Last week, the RBI adjusted its policy stance to neutral, signaling a possible shift in direction.

Governor Shaktikanta Das has held the benchmark rate steady for over 20 months and has consistently emphasized the importance of reducing inflation to a sustainable 4% target before considering any easing measures.

Inflation

Inflation in September exceeded the 5.1% median forecast from a Bloomberg News survey of economists, following an August figure of 3.65%. Month-on-month, prices increased by 0.6% in September after remaining unchanged in August.

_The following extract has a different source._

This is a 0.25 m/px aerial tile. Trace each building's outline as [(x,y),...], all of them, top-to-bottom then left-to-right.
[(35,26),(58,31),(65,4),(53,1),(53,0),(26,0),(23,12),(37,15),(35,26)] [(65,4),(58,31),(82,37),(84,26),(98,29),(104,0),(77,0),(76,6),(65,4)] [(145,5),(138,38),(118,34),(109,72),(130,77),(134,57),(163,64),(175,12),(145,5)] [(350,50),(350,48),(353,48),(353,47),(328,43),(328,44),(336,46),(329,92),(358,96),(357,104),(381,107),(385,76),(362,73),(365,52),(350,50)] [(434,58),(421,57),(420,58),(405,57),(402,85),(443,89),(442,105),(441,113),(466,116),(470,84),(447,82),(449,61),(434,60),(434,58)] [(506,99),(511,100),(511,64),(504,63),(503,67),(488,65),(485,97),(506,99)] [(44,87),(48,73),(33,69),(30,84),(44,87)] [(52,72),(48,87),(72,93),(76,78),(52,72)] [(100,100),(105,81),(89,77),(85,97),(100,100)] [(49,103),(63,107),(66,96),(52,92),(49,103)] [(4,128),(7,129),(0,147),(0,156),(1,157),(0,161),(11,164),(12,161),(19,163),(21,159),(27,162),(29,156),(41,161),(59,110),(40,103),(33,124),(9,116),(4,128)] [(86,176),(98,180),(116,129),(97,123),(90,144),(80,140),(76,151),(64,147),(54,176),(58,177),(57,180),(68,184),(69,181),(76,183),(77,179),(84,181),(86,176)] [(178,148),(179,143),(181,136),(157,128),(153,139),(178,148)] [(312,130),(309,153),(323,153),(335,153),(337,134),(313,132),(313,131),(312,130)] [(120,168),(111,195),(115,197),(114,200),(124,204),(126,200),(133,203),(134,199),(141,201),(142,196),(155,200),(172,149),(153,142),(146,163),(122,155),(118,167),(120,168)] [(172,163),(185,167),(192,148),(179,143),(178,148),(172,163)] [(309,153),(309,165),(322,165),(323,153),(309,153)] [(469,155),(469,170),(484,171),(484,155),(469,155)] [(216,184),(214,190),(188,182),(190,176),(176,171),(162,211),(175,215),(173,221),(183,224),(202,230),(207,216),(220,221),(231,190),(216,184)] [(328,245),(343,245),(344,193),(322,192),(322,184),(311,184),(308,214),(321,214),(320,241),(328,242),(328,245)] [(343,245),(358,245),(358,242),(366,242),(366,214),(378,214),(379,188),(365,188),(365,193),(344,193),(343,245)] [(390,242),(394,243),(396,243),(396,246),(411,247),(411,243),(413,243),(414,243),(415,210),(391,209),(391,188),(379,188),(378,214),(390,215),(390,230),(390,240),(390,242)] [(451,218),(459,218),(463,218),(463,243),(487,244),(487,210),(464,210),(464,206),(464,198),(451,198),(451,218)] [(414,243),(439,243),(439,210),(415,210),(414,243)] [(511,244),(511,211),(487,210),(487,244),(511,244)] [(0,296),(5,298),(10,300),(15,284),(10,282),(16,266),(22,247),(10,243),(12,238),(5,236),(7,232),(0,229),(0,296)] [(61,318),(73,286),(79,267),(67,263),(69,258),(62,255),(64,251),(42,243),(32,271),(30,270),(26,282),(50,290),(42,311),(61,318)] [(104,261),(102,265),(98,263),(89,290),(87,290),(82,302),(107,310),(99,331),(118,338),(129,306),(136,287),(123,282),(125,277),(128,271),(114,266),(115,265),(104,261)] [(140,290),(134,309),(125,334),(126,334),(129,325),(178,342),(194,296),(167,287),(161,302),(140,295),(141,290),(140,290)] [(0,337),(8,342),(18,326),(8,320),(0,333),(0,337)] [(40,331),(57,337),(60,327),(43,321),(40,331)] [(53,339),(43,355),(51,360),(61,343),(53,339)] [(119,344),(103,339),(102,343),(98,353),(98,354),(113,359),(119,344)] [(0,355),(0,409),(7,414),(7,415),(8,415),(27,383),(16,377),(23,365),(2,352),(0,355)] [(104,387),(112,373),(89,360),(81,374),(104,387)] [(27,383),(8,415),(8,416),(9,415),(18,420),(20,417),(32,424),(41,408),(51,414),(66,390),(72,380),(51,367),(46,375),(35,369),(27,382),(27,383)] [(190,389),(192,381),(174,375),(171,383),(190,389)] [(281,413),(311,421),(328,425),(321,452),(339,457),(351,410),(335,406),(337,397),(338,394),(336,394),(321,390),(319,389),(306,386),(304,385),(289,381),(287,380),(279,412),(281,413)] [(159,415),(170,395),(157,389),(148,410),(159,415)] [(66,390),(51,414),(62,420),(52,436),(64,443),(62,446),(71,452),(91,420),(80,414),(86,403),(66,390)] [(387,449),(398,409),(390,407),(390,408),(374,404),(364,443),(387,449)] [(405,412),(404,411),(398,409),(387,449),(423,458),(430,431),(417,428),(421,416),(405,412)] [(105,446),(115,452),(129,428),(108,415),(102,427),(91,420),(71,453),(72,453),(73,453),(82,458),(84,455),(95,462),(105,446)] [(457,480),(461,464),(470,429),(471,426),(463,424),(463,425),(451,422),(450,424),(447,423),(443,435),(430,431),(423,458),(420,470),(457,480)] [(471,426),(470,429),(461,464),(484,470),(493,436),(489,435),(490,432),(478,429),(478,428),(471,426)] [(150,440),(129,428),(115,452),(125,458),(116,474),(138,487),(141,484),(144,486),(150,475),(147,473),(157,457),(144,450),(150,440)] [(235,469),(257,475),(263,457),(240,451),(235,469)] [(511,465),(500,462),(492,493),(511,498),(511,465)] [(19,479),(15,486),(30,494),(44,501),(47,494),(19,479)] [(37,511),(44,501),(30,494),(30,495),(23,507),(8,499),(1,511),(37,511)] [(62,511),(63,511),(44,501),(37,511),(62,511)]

The inflation surge was primarily attributed to food prices, which constitute nearly half of the consumer price index, rising by 9.24% in September compared to the previous year. Vegetable prices experienced a significant increase of 36%. When excluding the more volatile food and fuel categories, the core inflation measure slightly rose to 3.56% from 3.44%.

Goldman Sachs economists Santanu Sengupta and Arjun Varma noted that the unexpected rise in vegetable inflation "poses some risk to our call of the start of the RBI monetary policy easing cycle in December." Nevertheless, they anticipate that some of the increase in vegetable prices may reverse in October, with a potential "sharp sequential contraction" expected in November and December due to the arrival of fresh harvests.